§ TASK OBJECTIVE
From the passage below on graphics in eLearning courses, write out word for word the portion between "Do I have the" and "to most effectively.", inclusive.

START PROVIDED TEXT

Even if you don’t share my belief that eLearning is far more than flash animations and videos, you probably still agree that graphics are necessary. But how many? What type and quality? Who is going to create them, edit them, and how will they be viewed? Last time, I listed my Five Basic Things to consider about authoring tools, so let’s start with those: 

Sketch created in PowerPoint

Sketch

Will graphics add value to my training design? Yes. Every eLearning course needs graphics. Nothing could be duller than page after page of words (sorry, Elizabeth!). In my courses, I use images not just for my HTML pages but also for the flash animations I produce (we’ll get to that feature in another post). If you teach event planning or catering, photos of food tables might suffice. Or, maybe simple sketches will do.  If your eLearning course is How to Use Photoshop, you might need screen shots. Business courses might use a lot of charts and graphs. I can’t think of any content where a picture isn’t worth 1000 words. 

Do I have the skill? OK, I’m going to be honest. I have used PowerPoint since 1991. Before that, I was pretty good at Freelance. When I started building eLearning courses in 2005, I needed something to resize graphics so I bought Photoshop. I don’t know a masking layer from a vector. It was three years before I figured out how to do anything other than crop and resize. I could have done that with PowerPoint or even Picasa. I would argue that “professional” graphics can get in the way of learning. Most of us are used to seeing more “homey” graphics in training, so maybe that’s the best way to present the material. I don’t know of any hard evidence either way; you decide what your students will respond to most effectively.  

Image created by a designer

By a Graphic Artist

What are the options?  The options are seemingly endless, from free to big bucks. Many will bathe your dog for you. Picasa is free and does most of what you’ll need to do. Easy Thumbnails is another option. Photoshop costs about $700, but its “little brother”, Photoshop Elements is about one tenth that price. Paint comes on every PC and Paintbrush seems to be a good option for Macs; also free. Many of us have PowerPoint and some even know how to use it for something other than bulleted lists J. If you need high-end graphics and can’t create them yourself, go to iStockPhoto, Veer, or Dreamstime, and purchase individual images for just a few dollars each. Hire a professional graphics designer for the really special images.

END PROVIDED TEXT
START INFORMATION SUPPLIED

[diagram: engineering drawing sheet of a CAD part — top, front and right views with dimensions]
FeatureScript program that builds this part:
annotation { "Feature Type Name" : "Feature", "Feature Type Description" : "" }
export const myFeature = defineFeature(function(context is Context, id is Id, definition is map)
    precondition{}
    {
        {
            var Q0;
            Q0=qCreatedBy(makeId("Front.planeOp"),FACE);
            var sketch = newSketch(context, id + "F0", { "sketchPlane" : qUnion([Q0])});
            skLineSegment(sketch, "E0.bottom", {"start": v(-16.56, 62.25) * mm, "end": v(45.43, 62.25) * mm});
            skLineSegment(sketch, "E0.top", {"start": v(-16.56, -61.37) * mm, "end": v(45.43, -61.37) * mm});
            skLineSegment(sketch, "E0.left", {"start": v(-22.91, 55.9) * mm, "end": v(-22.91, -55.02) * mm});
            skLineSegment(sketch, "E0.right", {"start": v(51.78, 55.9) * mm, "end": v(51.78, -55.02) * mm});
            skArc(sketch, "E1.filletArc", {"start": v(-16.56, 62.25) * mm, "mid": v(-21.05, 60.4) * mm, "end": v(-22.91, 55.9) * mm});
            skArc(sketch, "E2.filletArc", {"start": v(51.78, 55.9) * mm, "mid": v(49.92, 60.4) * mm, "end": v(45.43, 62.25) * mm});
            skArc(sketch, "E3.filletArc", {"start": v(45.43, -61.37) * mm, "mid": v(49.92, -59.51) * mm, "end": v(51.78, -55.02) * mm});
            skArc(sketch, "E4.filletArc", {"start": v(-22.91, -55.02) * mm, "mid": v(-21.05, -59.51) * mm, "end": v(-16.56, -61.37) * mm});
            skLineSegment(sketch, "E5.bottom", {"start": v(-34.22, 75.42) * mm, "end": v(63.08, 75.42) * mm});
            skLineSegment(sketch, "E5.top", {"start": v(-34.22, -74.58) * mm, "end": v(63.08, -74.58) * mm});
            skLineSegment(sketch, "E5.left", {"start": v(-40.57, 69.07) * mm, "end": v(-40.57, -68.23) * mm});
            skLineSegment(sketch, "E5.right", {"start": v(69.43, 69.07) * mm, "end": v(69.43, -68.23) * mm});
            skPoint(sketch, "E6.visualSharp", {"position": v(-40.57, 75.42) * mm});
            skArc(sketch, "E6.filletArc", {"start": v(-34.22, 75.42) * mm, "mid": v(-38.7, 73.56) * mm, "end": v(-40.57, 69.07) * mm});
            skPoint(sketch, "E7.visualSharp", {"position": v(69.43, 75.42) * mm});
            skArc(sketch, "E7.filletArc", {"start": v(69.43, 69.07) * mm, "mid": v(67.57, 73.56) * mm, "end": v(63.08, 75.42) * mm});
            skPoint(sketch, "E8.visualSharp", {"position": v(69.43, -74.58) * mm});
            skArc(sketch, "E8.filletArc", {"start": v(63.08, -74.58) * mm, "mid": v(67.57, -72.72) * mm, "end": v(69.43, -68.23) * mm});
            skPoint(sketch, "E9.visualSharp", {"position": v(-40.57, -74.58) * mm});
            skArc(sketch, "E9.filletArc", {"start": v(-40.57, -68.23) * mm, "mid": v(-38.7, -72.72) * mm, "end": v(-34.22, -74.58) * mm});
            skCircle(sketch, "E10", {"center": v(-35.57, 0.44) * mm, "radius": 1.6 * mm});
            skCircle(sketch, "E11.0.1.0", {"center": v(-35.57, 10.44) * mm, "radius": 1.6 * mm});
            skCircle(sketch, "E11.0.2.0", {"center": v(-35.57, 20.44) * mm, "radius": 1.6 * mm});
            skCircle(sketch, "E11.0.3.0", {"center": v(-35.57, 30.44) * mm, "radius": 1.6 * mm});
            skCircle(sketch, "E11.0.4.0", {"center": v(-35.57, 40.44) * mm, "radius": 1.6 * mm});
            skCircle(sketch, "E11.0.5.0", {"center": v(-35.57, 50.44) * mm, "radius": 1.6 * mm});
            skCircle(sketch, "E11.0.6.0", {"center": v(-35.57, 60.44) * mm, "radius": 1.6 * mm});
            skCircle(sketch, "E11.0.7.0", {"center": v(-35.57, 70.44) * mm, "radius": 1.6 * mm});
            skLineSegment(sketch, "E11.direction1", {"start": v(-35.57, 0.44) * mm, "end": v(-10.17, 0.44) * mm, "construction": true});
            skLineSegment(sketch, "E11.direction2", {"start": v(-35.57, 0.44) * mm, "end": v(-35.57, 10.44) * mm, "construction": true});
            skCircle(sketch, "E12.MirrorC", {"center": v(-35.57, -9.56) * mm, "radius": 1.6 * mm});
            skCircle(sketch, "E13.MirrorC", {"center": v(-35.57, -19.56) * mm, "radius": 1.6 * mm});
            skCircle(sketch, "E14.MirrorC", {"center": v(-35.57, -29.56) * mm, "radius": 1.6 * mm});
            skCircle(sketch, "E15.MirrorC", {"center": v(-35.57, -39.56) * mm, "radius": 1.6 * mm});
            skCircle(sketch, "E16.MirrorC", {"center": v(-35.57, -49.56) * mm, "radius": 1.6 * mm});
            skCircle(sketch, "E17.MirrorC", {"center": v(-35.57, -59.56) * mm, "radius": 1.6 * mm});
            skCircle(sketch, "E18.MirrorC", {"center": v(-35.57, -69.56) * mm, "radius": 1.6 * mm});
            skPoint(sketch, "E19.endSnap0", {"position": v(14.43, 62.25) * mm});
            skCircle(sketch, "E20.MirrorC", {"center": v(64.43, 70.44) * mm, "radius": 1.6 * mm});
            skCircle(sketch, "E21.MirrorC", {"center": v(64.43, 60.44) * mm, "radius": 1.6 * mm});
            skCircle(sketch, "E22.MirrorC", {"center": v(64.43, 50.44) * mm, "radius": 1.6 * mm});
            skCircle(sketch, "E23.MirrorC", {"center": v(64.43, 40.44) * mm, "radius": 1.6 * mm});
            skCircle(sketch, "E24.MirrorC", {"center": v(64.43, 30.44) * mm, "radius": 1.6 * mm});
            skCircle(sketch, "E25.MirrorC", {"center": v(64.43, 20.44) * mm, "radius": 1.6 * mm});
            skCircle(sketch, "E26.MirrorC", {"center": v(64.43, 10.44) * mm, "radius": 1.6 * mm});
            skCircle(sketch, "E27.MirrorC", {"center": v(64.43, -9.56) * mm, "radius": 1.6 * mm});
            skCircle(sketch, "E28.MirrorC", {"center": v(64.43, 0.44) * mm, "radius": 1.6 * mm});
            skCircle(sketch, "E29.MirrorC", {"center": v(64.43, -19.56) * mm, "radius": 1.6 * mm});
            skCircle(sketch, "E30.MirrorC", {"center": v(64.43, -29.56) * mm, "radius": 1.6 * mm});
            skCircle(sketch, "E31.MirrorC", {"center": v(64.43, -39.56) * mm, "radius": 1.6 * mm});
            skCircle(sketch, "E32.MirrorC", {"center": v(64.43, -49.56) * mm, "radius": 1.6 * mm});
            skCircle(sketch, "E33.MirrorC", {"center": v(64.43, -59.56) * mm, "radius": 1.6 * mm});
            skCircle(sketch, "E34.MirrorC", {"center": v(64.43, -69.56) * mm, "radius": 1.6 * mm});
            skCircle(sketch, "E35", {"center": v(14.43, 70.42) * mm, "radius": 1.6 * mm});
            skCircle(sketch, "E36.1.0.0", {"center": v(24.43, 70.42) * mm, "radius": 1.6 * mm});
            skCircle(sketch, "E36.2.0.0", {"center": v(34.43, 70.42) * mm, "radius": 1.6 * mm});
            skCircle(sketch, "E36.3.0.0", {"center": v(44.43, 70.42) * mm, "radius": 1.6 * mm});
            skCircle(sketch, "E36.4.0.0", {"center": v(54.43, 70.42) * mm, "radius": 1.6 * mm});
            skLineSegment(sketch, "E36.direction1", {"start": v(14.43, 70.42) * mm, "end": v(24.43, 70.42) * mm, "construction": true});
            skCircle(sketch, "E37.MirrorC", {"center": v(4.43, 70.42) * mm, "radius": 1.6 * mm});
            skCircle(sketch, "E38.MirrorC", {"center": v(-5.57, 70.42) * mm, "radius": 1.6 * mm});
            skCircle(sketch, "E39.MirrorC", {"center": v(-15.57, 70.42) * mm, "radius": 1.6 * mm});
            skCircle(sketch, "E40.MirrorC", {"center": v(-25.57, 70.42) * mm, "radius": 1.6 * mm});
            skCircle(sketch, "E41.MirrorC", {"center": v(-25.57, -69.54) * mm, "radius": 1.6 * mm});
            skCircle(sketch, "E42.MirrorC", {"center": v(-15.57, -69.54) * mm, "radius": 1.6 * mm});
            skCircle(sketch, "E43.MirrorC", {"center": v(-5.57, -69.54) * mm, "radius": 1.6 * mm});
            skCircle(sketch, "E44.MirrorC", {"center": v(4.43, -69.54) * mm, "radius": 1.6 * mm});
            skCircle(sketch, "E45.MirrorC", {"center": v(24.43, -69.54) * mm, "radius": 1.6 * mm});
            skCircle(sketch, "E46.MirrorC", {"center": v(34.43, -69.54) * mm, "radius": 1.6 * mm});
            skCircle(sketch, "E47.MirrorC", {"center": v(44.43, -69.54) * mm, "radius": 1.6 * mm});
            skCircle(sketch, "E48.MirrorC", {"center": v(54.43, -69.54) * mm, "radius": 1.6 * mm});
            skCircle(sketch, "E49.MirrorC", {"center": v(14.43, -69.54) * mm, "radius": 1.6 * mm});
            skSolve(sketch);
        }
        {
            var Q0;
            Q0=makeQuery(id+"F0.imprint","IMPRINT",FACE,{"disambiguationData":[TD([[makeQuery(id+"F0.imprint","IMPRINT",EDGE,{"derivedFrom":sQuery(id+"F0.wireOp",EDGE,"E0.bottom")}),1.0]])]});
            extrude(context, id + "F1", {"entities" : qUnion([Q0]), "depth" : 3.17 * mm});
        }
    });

END INFORMATION SUPPLIED

§ EXERCISE OUTPUT
Do I have the skill? OK, I’m going to be honest. I have used PowerPoint since 1991. Before that, I was pretty good at Freelance. When I started building eLearning courses in 2005, I needed something to resize graphics so I bought Photoshop. I don’t know a masking layer from a vector. It was three years before I figured out how to do anything other than crop and resize. I could have done that with PowerPoint or even Picasa. I would argue that “professional” graphics can get in the way of learning. Most of us are used to seeing more “homey” graphics in training, so maybe that’s the best way to present the material. I don’t know of any hard evidence either way; you decide what your students will respond to most effectively.